How unusual is Africa’s demography?

U.N. estimates of slowing birth rates predicted an economic surge, but trends have fallen short, as have manufacturing and private investment.

If you refer to Algeria and Tunisia in the north and Botswana and South Africa in the south, you may answer: not that unusual. In the early 1960s those nations had fertility rates of between 5.5 and 7.5, about the same as rates in Brazil, China, Indonesia and Mexico at the time. Now, all of those countries’ fertility rates are between 1.5 and 3.0. The main difference is that the Asian and Latin American nations saw their fertility decline at a fairly steady pace over the past 50 years, whereas the African ones saw a sharp decline beginning in the mid-1980s.

In a recent study, demographers Jean-Pierre Guengant and John May say the north and south of the continent are exceptions. Most of Africa is catching up too little, too late. The result is that the continent’s overall population will rise sharply, its big cities will grow alarmingly, and while its labor force will also expand, its coming “youth bulge” will be difficult to manage. They conclude that governments must do much more to encourage and improve family planning.

Recent census and survey data suggest that African fertility is falling more slowly than the U.N. had expected in 2010, when it produced its regular worldwide population survey. Using recent figures, Guengant and May divide Africa into four groups. The first are those with fertility rates below 4.0. There are 13 of them, and they have 22 percent of the continent’s population. All are either in the north or south, or are islands, such as the Seychelles.

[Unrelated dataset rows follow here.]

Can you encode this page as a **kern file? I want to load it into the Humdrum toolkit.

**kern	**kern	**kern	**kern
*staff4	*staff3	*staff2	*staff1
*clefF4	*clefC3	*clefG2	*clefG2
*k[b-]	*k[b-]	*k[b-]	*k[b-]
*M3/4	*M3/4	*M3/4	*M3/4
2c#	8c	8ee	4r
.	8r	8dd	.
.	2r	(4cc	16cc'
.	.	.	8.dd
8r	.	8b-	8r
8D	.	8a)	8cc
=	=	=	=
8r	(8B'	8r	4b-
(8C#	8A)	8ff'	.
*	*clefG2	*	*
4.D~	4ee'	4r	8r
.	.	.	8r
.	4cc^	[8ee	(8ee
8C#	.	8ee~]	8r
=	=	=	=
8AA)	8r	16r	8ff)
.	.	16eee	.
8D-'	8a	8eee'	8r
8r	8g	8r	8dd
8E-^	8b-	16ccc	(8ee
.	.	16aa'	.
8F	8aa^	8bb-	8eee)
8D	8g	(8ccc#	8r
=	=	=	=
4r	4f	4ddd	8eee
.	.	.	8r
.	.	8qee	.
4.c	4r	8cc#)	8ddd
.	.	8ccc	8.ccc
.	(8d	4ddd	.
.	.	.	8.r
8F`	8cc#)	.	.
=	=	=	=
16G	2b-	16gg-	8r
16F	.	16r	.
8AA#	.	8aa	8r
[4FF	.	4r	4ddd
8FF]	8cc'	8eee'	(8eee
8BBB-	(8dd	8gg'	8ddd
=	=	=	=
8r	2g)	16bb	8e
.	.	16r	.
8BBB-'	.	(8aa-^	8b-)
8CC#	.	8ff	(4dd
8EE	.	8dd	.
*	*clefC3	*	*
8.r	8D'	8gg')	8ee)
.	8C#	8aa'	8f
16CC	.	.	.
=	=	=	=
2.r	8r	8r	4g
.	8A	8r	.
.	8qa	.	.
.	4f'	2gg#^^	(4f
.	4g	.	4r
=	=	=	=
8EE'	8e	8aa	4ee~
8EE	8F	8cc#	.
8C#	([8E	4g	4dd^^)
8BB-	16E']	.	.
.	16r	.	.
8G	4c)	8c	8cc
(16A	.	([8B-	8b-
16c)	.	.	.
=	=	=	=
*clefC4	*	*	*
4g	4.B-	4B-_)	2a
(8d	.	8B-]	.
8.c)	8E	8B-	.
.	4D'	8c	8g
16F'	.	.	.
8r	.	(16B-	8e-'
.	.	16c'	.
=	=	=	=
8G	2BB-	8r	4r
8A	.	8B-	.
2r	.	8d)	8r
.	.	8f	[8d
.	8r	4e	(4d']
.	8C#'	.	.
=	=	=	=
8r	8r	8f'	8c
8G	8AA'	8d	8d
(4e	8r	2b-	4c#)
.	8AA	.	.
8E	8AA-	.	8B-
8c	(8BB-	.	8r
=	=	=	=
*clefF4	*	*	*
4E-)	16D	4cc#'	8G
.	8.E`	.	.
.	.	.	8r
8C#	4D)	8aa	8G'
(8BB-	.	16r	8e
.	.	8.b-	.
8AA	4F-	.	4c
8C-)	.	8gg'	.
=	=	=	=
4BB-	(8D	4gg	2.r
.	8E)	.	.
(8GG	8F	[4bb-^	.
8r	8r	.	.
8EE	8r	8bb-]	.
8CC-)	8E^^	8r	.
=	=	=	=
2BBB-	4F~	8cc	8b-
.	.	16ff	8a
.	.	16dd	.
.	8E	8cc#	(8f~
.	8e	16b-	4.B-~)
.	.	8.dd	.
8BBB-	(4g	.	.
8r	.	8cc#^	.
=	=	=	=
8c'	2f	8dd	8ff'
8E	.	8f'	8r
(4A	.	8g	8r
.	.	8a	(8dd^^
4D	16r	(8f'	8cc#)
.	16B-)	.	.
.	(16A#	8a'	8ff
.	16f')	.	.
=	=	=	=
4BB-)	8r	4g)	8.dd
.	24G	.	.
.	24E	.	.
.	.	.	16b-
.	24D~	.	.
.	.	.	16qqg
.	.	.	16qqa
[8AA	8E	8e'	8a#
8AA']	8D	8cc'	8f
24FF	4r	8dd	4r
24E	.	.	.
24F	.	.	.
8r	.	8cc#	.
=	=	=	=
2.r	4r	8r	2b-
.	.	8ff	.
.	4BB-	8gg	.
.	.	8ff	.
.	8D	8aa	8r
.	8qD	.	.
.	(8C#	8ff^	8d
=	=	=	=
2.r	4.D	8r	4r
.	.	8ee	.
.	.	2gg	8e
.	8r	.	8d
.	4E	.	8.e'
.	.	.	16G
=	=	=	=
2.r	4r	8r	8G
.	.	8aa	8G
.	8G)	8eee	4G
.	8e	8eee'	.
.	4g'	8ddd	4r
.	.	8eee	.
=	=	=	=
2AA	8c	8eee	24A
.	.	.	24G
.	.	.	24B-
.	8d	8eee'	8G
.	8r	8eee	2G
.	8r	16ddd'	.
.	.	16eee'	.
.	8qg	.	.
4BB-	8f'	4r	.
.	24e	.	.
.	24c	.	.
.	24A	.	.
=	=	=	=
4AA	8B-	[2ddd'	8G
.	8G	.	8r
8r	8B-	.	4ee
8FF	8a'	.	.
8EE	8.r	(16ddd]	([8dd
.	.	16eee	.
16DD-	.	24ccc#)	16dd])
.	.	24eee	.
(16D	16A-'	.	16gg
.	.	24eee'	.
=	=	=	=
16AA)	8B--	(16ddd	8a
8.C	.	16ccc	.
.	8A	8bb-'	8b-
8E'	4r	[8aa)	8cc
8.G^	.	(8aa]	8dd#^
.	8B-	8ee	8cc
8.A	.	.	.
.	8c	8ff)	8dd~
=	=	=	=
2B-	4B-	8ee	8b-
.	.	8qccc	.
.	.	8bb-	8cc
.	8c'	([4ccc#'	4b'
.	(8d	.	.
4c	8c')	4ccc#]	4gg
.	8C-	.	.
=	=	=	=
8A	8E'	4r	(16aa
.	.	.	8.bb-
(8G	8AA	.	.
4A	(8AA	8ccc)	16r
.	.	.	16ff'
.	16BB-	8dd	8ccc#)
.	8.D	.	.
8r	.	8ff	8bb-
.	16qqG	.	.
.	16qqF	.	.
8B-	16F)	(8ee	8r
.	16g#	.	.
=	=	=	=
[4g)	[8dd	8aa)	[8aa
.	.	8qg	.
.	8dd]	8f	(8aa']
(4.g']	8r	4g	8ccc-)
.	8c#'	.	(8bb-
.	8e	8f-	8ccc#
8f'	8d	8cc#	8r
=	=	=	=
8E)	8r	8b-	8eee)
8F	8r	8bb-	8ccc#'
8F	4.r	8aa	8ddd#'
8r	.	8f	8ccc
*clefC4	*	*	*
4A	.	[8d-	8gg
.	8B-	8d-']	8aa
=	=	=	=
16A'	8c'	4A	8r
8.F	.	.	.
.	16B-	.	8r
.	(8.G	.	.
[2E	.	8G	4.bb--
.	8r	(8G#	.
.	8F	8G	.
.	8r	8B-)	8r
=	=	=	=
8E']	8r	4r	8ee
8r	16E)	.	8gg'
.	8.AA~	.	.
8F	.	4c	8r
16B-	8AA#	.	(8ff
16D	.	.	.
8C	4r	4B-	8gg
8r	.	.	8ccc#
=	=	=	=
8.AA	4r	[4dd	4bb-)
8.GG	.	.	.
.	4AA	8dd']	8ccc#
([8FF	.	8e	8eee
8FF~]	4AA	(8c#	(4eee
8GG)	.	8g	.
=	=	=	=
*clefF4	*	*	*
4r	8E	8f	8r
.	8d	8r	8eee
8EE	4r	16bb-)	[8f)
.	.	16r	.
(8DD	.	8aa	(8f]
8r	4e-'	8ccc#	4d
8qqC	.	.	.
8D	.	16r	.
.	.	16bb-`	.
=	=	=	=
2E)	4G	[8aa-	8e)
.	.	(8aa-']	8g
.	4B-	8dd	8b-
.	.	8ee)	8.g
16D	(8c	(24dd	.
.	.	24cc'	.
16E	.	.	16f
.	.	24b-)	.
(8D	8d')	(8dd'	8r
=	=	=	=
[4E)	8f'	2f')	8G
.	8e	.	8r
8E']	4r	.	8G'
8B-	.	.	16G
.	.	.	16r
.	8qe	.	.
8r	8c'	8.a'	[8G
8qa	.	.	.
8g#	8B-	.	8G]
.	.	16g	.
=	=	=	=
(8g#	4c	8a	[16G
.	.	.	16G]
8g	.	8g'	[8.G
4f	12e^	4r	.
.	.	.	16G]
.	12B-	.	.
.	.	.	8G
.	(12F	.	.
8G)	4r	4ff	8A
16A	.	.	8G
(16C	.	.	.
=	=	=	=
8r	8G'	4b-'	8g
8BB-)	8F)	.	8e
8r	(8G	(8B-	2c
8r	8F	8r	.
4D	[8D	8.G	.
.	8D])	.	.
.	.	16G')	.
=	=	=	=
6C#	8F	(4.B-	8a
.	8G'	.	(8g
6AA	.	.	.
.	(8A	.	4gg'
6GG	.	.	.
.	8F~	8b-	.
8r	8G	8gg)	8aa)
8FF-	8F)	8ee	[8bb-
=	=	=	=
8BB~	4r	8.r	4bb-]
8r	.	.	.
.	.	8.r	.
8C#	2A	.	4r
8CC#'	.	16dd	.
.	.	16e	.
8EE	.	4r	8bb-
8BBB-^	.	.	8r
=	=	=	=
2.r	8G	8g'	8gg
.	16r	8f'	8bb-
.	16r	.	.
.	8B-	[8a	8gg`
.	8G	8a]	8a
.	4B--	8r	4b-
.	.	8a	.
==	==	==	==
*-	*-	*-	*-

Africa has 40 other countries, not including South Sudan, which has not yet had its own census. Fifteen have fertility rates between 4.0 and 5.0. They include some of the continent’s recent relative economic successes, such as Ghana, Rwanda and Ethiopia, but also a few abject failures, such as Zimbabwe and the Central African Republic. They have the same share of the continent’s population as the first group, 22 percent.

The next group is almost as large as the first two combined. Its 16 countries include Nigeria, which has 170 million people. Their fertility rates are between 5.0 and 6.0 — though their demographic patterns are starting to change, fitfully.

And the last group’s members have fertility rates over 6.0, not so different from the 1960s. Most are landlocked; most have low rates of urbanization. They include Uganda, the Democratic Republic of Congo and Niger, which, at 7.5, has the world’s highest fertility rate.

Add the last three groups together and you find that 78 percent of Africa’s people live in countries where the transition to low fertility and low mortality is nowhere near finished.

That has big implications for the overall size of the continent’s population. There were 1 billion Africans in 2010. The U.N. reckons that the population will increase to 1.6 billion by 2030 and will double by 2050. But if there is a slower fall in fertility, Africa’s population will rise to 2.7 billion by 2050, accounting for more than a quarter of the world’s population. In 1970, they made up only a tenth.

There were 411 million African children in 2010, age 14 years or below. By 2050 there will be 839 million, according to the U.N.’s higher estimate. Educating all those young minds will be expensive. It is true that there will also be lots of new arrivals into the labor force. But the African Development Bank pointed out in 2012 that only a quarter of young African men and just 10 percent of young African women manage to get jobs in the formal economy before they reach the age of 30.

Dani Rodrik of Princeton University reckons that manufacturing and private investment have hardly budged despite a decade of rising incomes. And African growth still depends heavily on commodity exports to China, where demand for raw materials is slowing.

In these circumstances, the demographers argue, African governments need to emphasize family planning. In most of sub-Saharan Africa, the rate of women using modern contraceptive methods is below 20 percent. The countries where they are used most frequently are also the ones catching up fastest with the rest of the world. Unless the other African countries follow suit, the continent risks having too many people with too few chances of escaping poverty.